Recorded information -
□ □ □ □ □ □ □

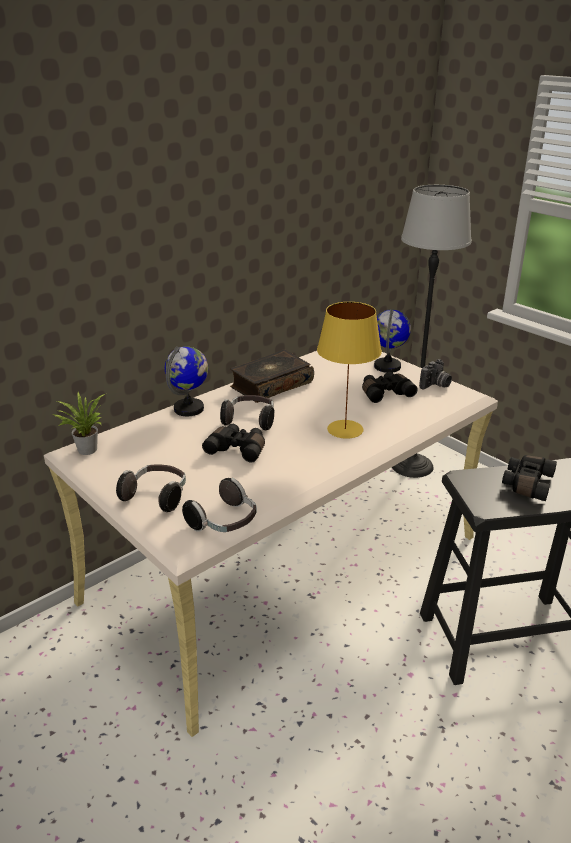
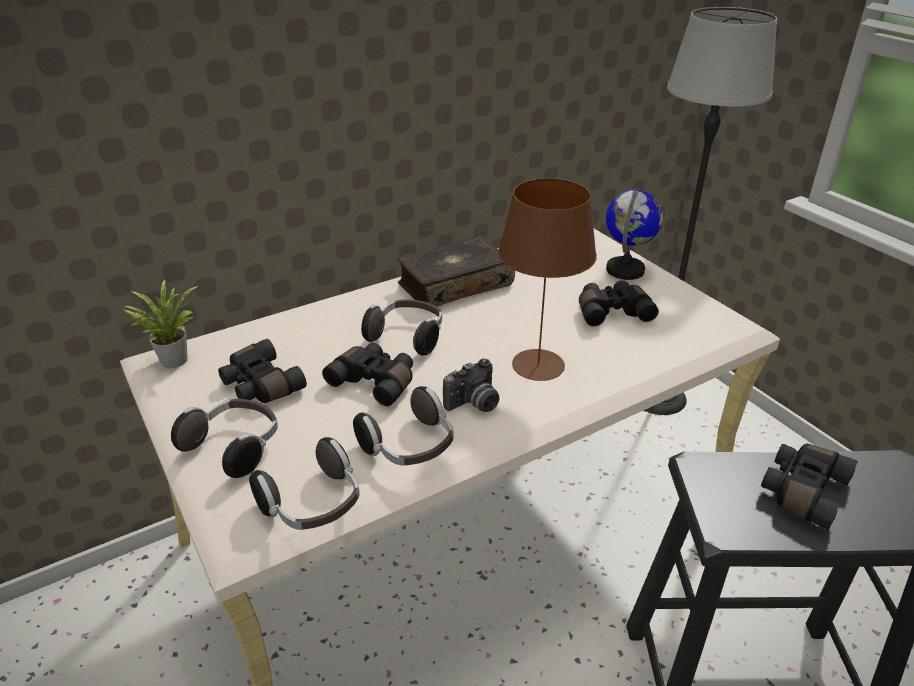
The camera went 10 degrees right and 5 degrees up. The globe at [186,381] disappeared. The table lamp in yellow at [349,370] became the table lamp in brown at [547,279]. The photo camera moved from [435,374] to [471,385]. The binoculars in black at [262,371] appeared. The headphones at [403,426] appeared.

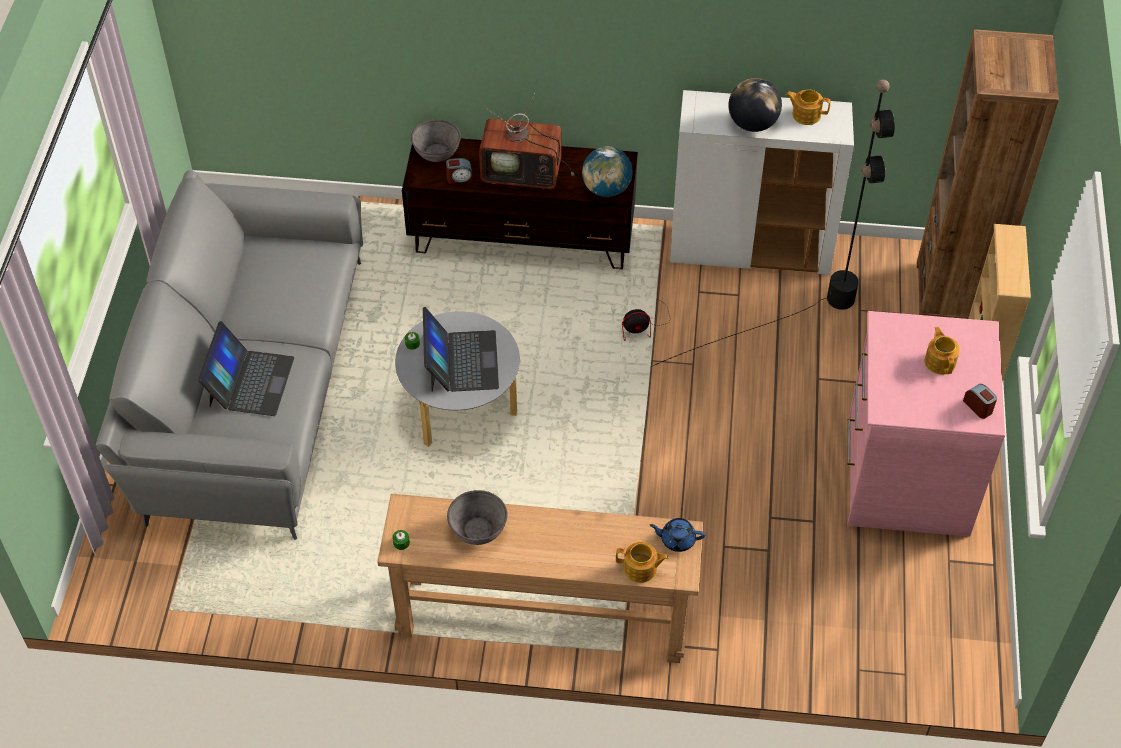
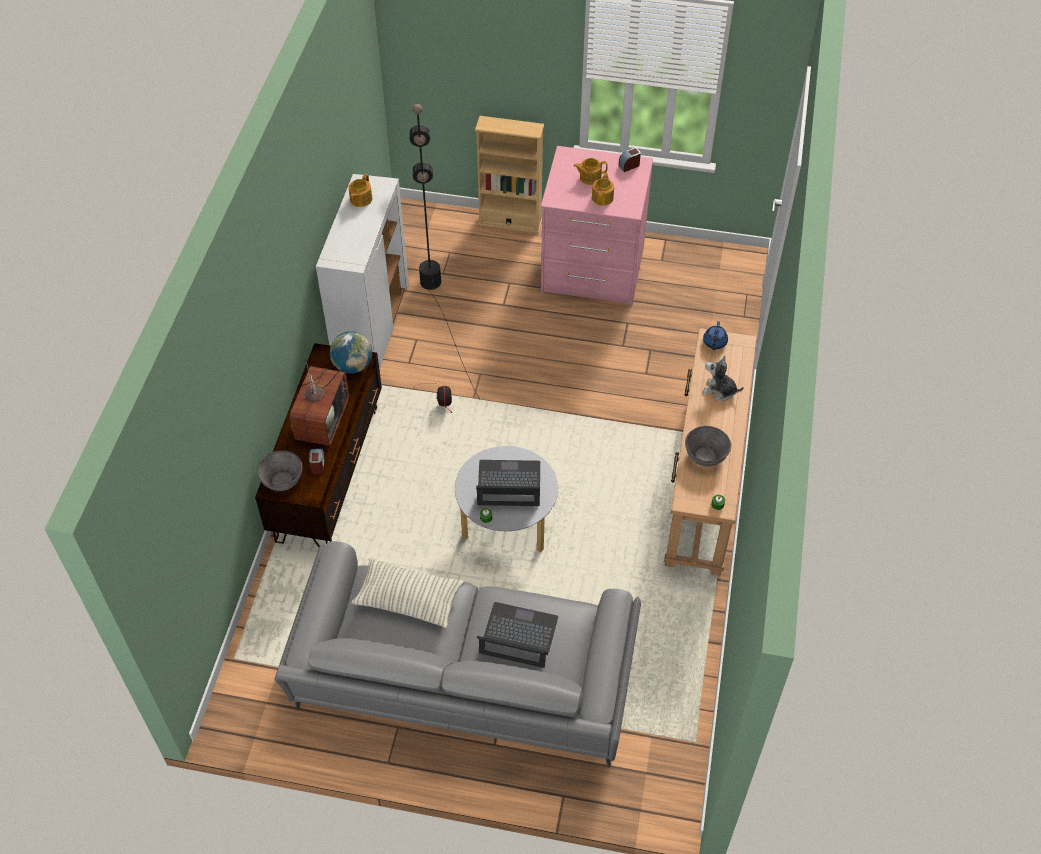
The camera went 85 degrees left and 0 degrees up. The teapot moved from [642,562] to [603,189]. The globe at [755,105] disappeared. The bookcase in brown at [988,174] disappeared. The pillow at [407,592] appeared. The plush toy at [723,378] appeared.

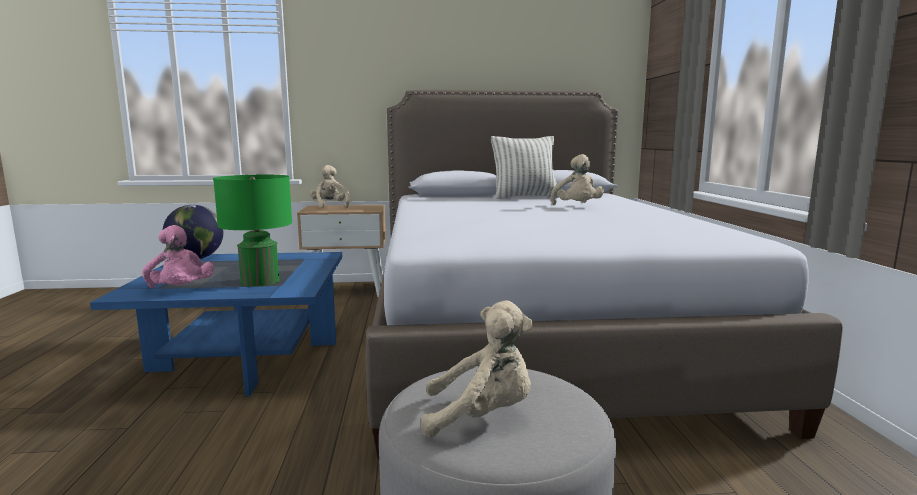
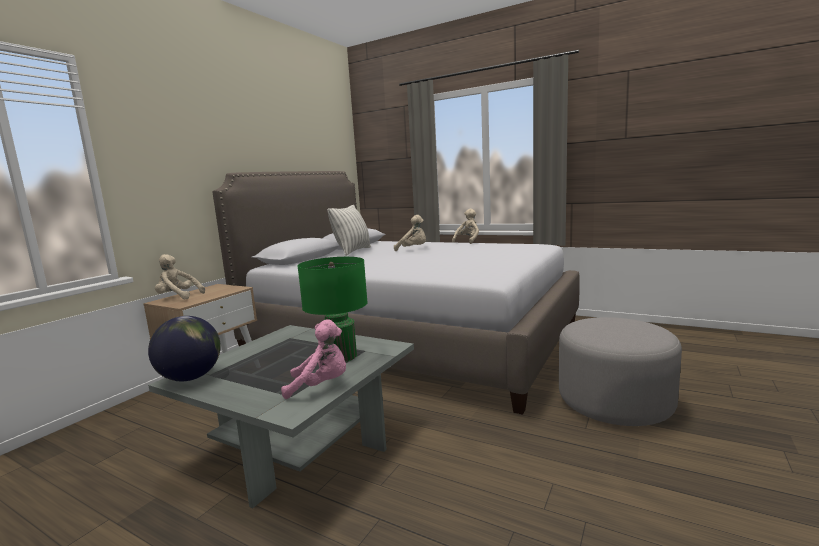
The camera went 55 degrees left and 0 degrees up. The coffee table in blue at [216,324] became the coffee table in grey at [281,416]. The plush toy in beige moved from [477,369] to [465,226].

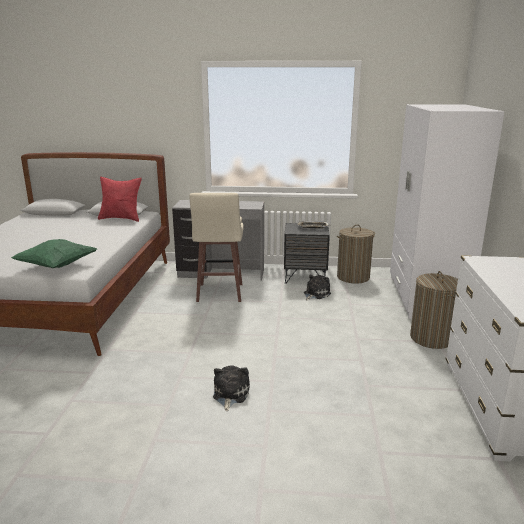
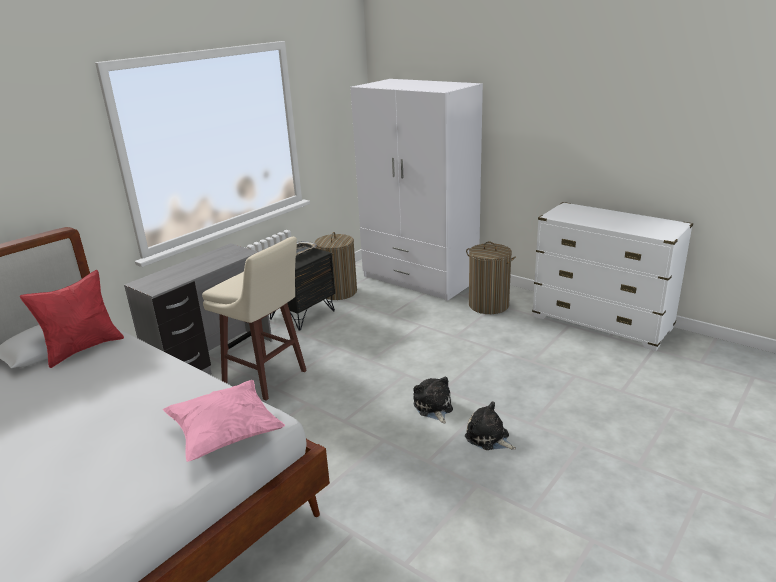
The camera went 55 degrees left and 5 degrees up. The pillow in green at [54,253] became the pillow in pink at [224,421]. The plush toy moved from [317,287] to [433,400].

□ □ □ □ □ □ □

What you have to do -
Would you please reproduce verbatim the run of lines that opens the listing and ends with the line holding "The camera went 85", and only that run, leaving every picture out?

Output -
The camera went 10 degrees right and 5 degrees up. The globe at [186,381] disappeared. The table lamp in yellow at [349,370] became the table lamp in brown at [547,279]. The photo camera moved from [435,374] to [471,385]. The binoculars in black at [262,371] appeared. The headphones at [403,426] appeared.

The camera went 85 degrees left and 0 degrees up. The teapot moved from [642,562] to [603,189]. The globe at [755,105] disappeared. The bookcase in brown at [988,174] disappeared. The pillow at [407,592] appeared. The plush toy at [723,378] appeared.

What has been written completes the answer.